Written exercise A
Set down the stretch of the newsletter below from "- But the new" through "for U.S. coal.", keeping every word and mark unchanged.

Source
^^^^

Axios Generate

April 09, 2025
🐪 Halfway there! We've got a curated tour of a wild stretch in policy and markets, all in just 1,145 words, 4.5 minutes.
🚨 Situational awareness: Crude oil prices sunk to fresh four-year lows as U.S. tariffs took effect and China retaliated, with Brent falling under $60 per barrel.
🎶 Happy birthday to Lil Nas X, who has today's beautiful and brilliant intro tune...
1 big thing: Breaking down Trump's coal rescue plan


The conventional wisdom about U.S. coal's grim prognosis is a tad murkier after President Trump threw unprecedented government weight behind the fuel.
Why it matters: His plan will test whether forces long battering coal — cheap gas, pollution regs, renewables' rise and more — can be thwarted by rising power demand and federal intervention.
🖼️ The big picture: It's early days (hours really), but equity markets are providing an initial verdict on Trump's orders issued yesterday.
- The share prices of U.S. producers like Core Natural Resources, Alliance Resource Partners, Warrior Met Coal, and Peabody Energy rose on the news.
📻 Driving the news: The orders to boost the most CO2-heavy fuel include:
- Pushing DOE to use emergency authorities to keep plants running if shutdowns might hinder reliability or adequate resources.
- Formally designating coal as a "mineral" to unlock support, including Defense Production Act resources, under a separate order last month.
- Leveraging federal loans and other financial support. DOE head Chris Wright signaled he wants to use billions of dollars in DOE loan authority for coal-related projects.
- Using "categorical exclusions" from in-depth study under the National Environmental Policy Act for coal production and export projects.
- Telling the Justice Department to thwart state laws that target fossil fuels.
The intrigue: Trump vowed to rescue coal in his first term, too, but the decline continued.
- But the new efforts arrive as U.S. electricity demand is rising for the first time in many years, partly thanks to AI's energy thirst.
- Some utilities are already pushing back plans to shutter coal-fired plants. Longer lifetimes are more likely than companies building new units.
"If we want to grow America's electricity production meaningfully over the next five or ten years, we [have] got to stop closing coal plants," Wright told CNBC's "Money Movers."
- And while U.S. coal demand has cratered, global use is still growing. Trump's orders push agencies to seek expanded export markets for U.S. coal.
🔭 What we're watching: Strategies from environmentalists — including possible litigation.
- "These orders ignore energy economics and existing legal requirements while degrading public health," said Jennifer Danis, federal energy policy director at NYU law school's Institute for Policy Integrity.
3. 🎯 Trump starts legal fight against state climate laws
President Trump is pushing the Justice Department to move against state-level climate laws and lawsuits that seek billions of dollars from fossil fuel producers.

^^^^

Written exercise B
Extract the stretch of the records below from the line that contains "blue trapezoid: rotated 105 degrees clockwise" through the line that contains "pink rectangle at", both ends included, and repeat those lines exactly. Please leave the pictures out of your answer.

The data
^^^^

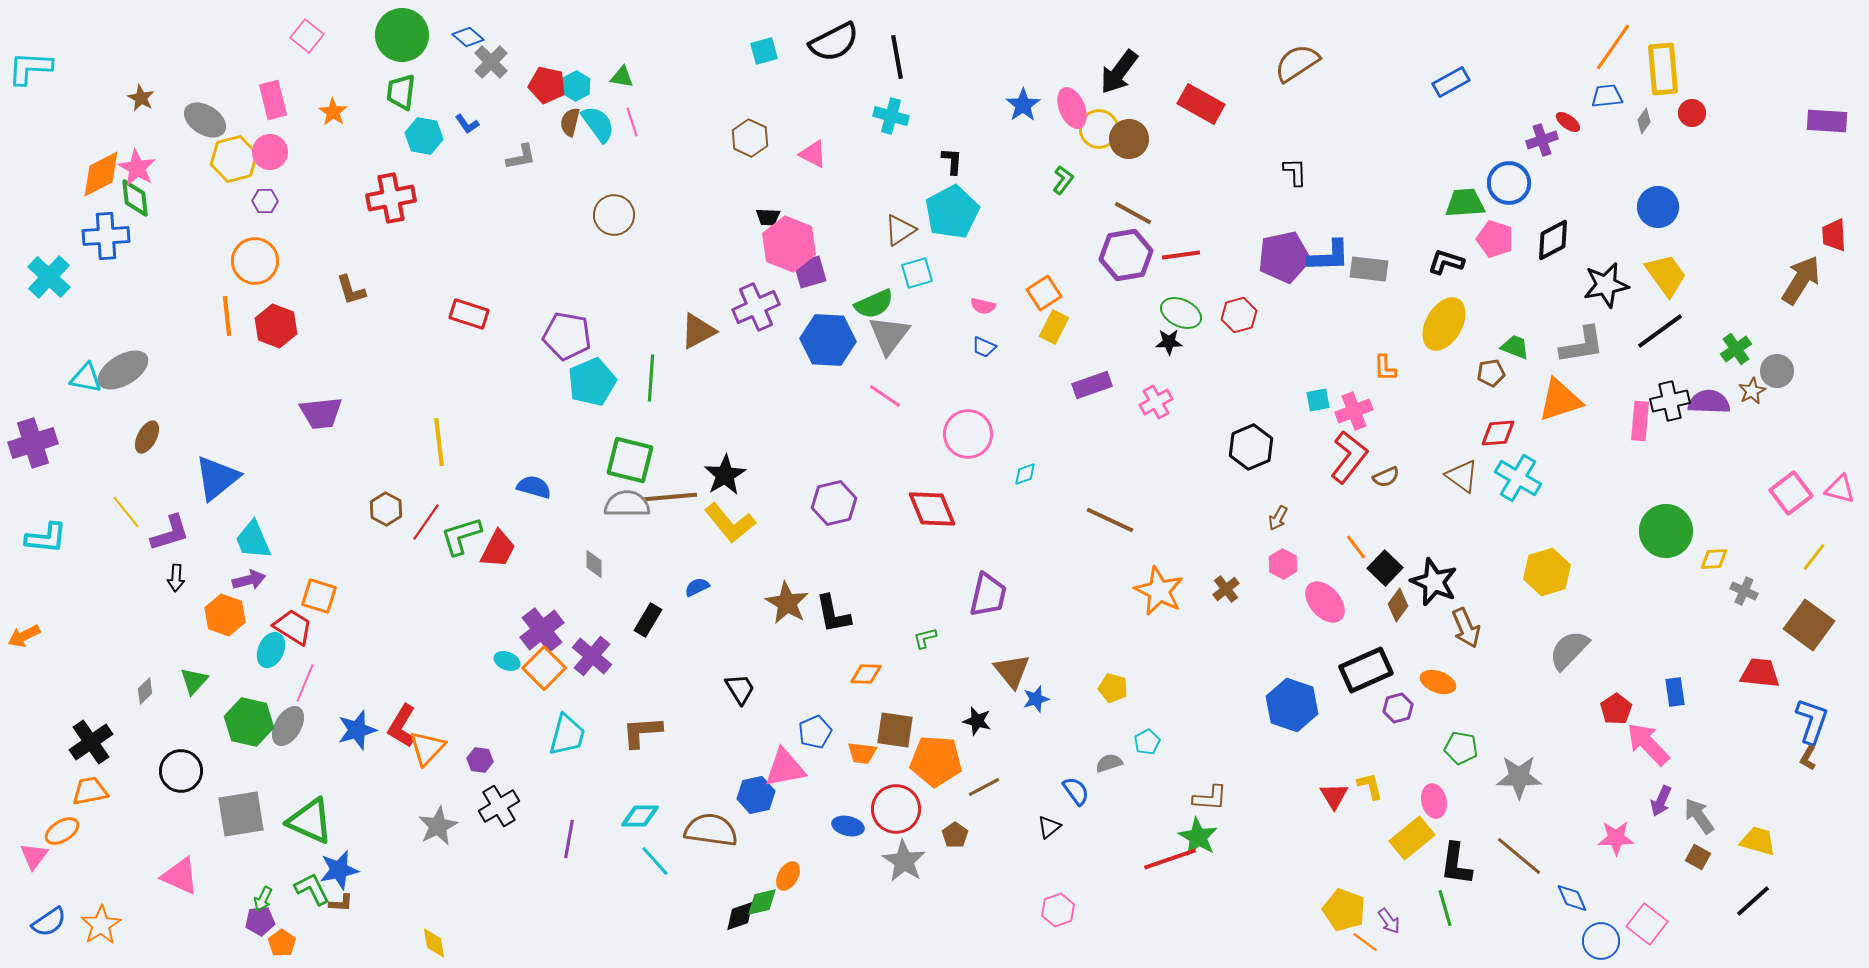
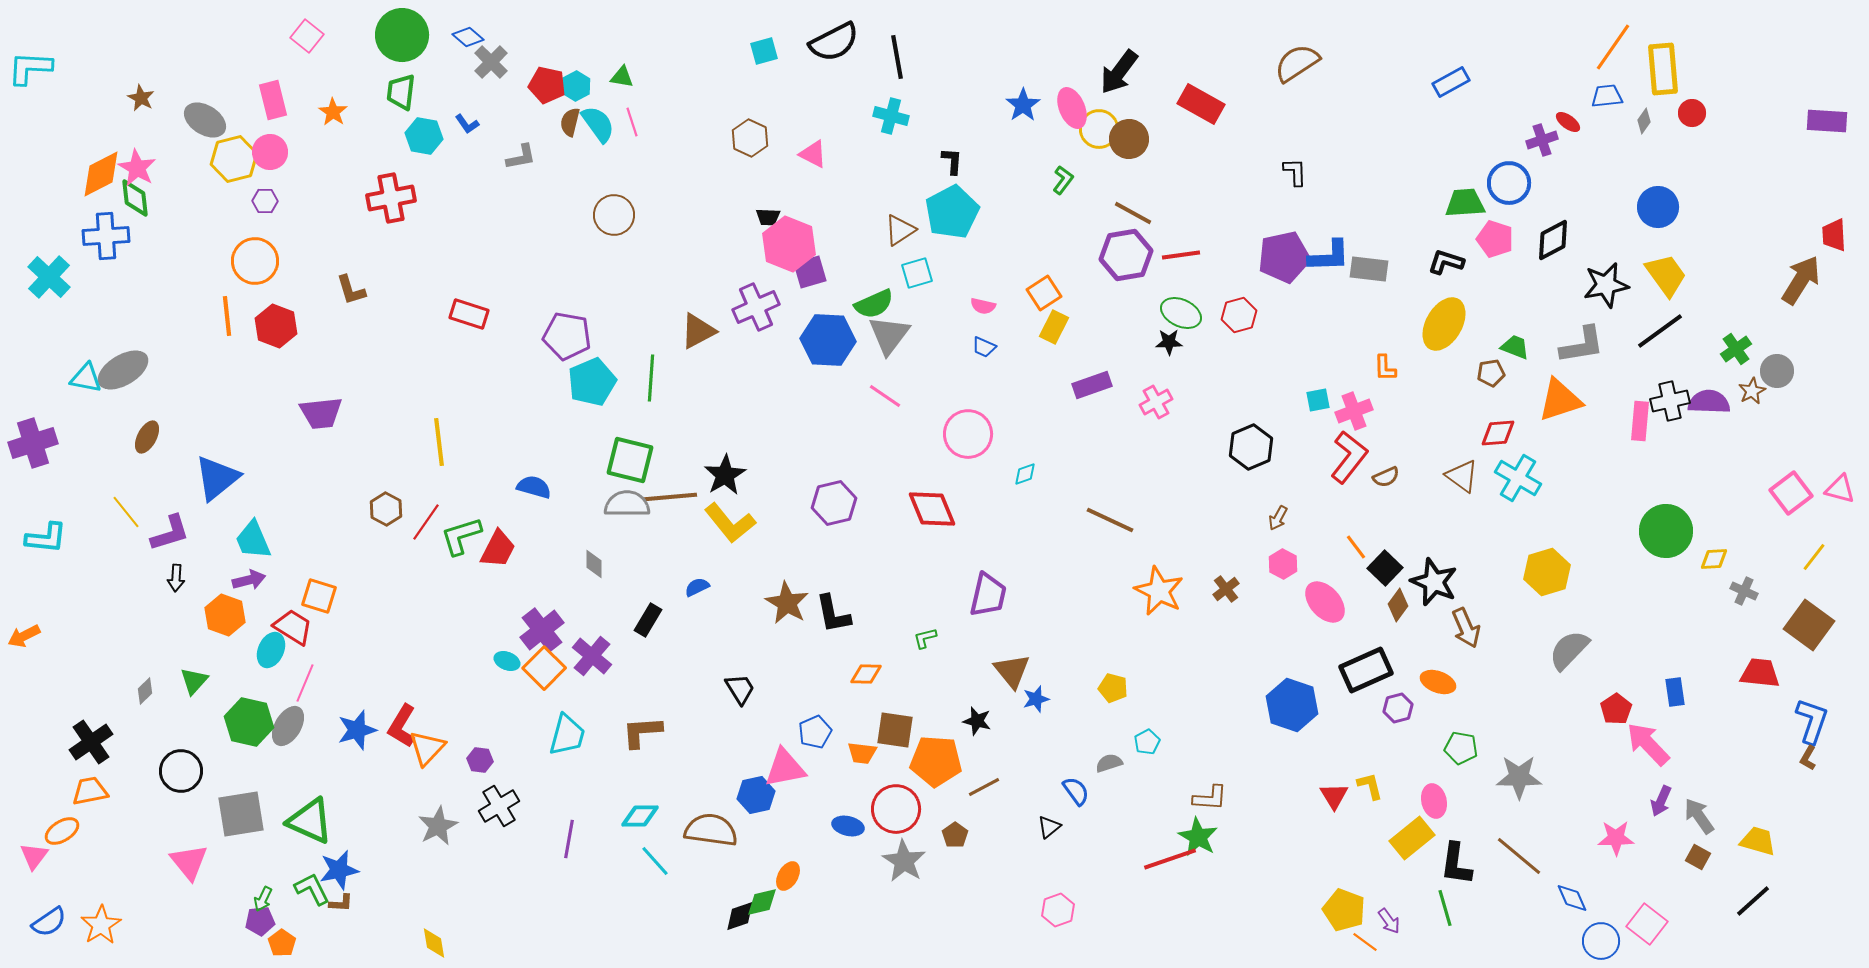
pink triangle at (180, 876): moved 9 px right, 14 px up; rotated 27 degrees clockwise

^^^^

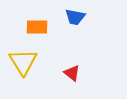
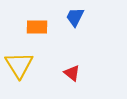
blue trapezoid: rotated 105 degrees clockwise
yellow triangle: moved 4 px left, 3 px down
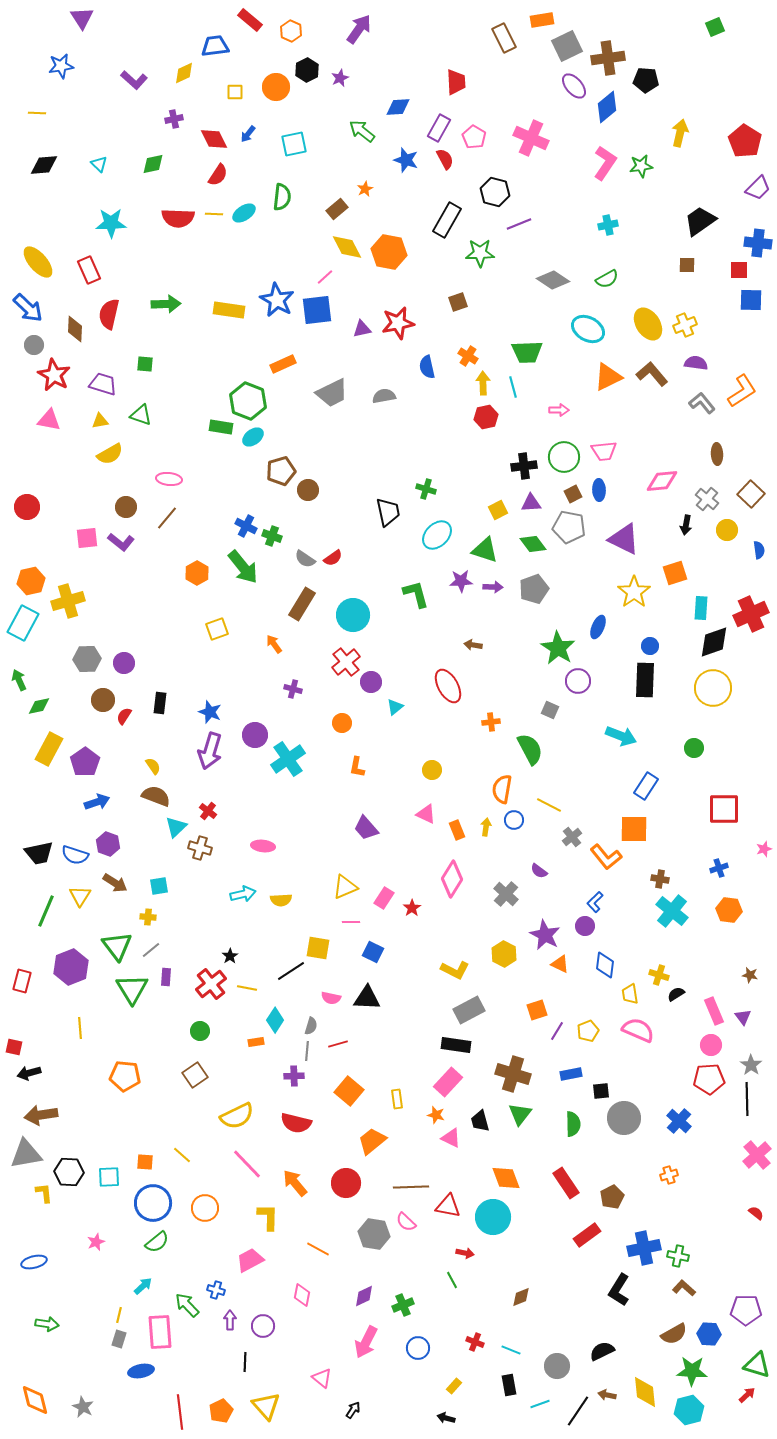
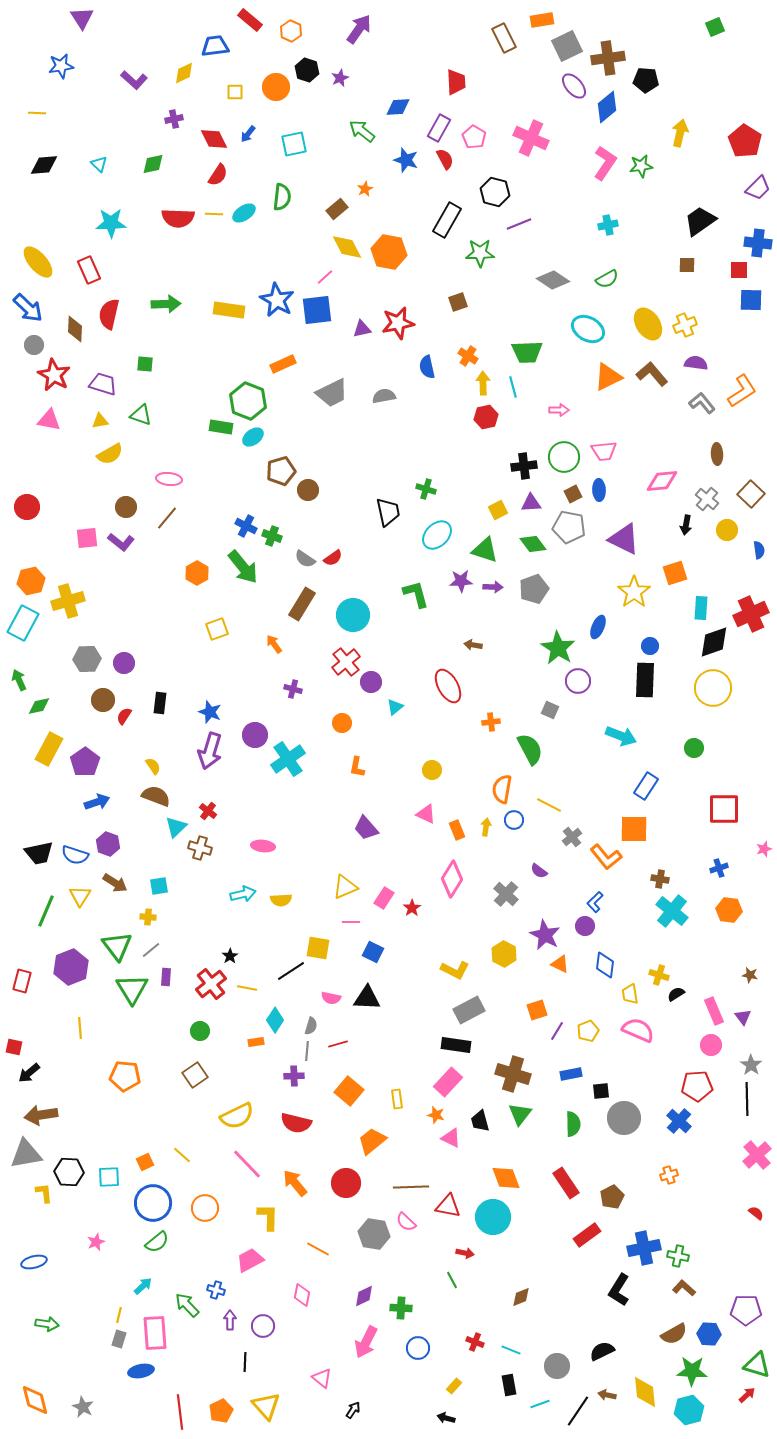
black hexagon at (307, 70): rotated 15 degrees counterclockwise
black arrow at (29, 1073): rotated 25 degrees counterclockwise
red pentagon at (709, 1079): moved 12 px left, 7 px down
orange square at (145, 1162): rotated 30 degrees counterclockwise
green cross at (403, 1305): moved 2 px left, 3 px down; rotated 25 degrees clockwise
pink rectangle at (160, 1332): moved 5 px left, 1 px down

^^^^

Exercise answer A
- But the new efforts arrive as U.S. electricity demand is rising for the first time in many years, partly thanks to AI's energy thirst.
- Some utilities are already pushing back plans to shutter coal-fired plants. Longer lifetimes are more likely than companies building new units.
"If we want to grow America's electricity production meaningfully over the next five or ten years, we [have] got to stop closing coal plants," Wright told CNBC's "Money Movers."
- And while U.S. coal demand has cratered, global use is still growing. Trump's orders push agencies to seek expanded export markets for U.S. coal.

Exercise answer B
blue trapezoid: rotated 105 degrees clockwise
yellow triangle: moved 4 px left, 3 px down
black hexagon at (307, 70): rotated 15 degrees counterclockwise
black arrow at (29, 1073): rotated 25 degrees counterclockwise
red pentagon at (709, 1079): moved 12 px left, 7 px down
orange square at (145, 1162): rotated 30 degrees counterclockwise
green cross at (403, 1305): moved 2 px left, 3 px down; rotated 25 degrees clockwise
pink rectangle at (160, 1332): moved 5 px left, 1 px down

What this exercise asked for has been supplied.